Иначе говоря, личностный Бог иудео-христианской традиции несовместим с рационалистическим монизмом Спинозы, который представляет Бога абсолютно недоступным и не допускает возможность явления Его трансцендентности миру. В Библии пророк – не только вестник, но и верификатор. Он удостоверяет соответствие знамения ниспосланному ранее божественному посланию. В этом смысле важную роль играет прямолинейность поведения пророка: она выступает гарантией присутствия в нем божественного духа.
Провидец способен выявить иллюзию и отличить ее от истинной встречи, вверяясь этому духу и опираясь на молитву, которая обеспечивает ему приближенное общение с Богом. Он способен распознать божественную волю и истолковать ее знамения. Именно в этом заключен смысл евангельского установления: дерево узнается по своим плодам, а пророк познается делами.

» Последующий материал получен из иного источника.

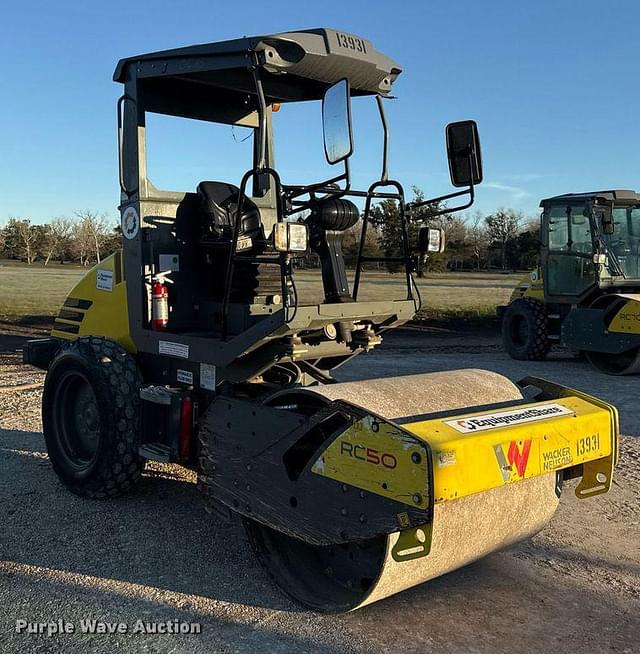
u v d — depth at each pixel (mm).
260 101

Спиноза отвергает мысль о спасительном значении поэтапного раскрытия содержания. Однако «пророческое продвижение» является ключевым словом верификации, поскольку именно оно делает возможным переход от прорицательства спонтанного к яхвическому.
Тем самым поклонение солнцу, луне и звездам небесных сфер (священный ужас) или другим божествам – распространенное в Египте и Греции истолкование божественной природы по символам – уступает место явлению единого библейского Бога. Затем, уже в рамках этого явления, устанавливается прогрессия откровений, ниспосланных пророкам: Моисею, Исаии, Иезекиилю, Даниилу, Захарии и пр.
Читателя ветхозаветных текстов потрясает одновременно поэтапный, неожиданный и верифицируемый характер откровения, снисходящего на пророков. Тексты демонстрируют, что провидцы поначалу относятся к нему с недоверием. Не всякое вдохновение допустимо, и центральными здесь становятся вопросы верификации и оценки. Различение столь же важно, как и вдохновение, – и, быть может, даже больше.
Вдохновение тоталитаризма
На вдохновенность претендует и тоталитарный психоз. Диктатор стремится к статусу пророка, который поместил бы его на порог трансцендентности. Однако он не задумывается о том, что по ту сторону границ действия логики возможно все, в том числе и самое ужасное; галлюцинация там – довольно частое явление. Но тирана мало заботит пророческая верификация. Его цель, напротив, состоит в том, чтобы заручиться поддержкой своего действия и воления со стороны высших существ, богов – если таковые существуют. И словно по счастливому совпадению в глазах тирана небесные знамения неизменно эту волю подтверждают. Важное место в размышлениях Гитлера отводится вопросу значения языческого и даже эзотерического прошлого. Ненависть к евреям, пронизывающая нацистский тоталитаризм, в определенном смысле сочетается с превознесением язычества, якобы заимствуемым у Ницше. Однако вопрос различения при этом старательно замалчивается.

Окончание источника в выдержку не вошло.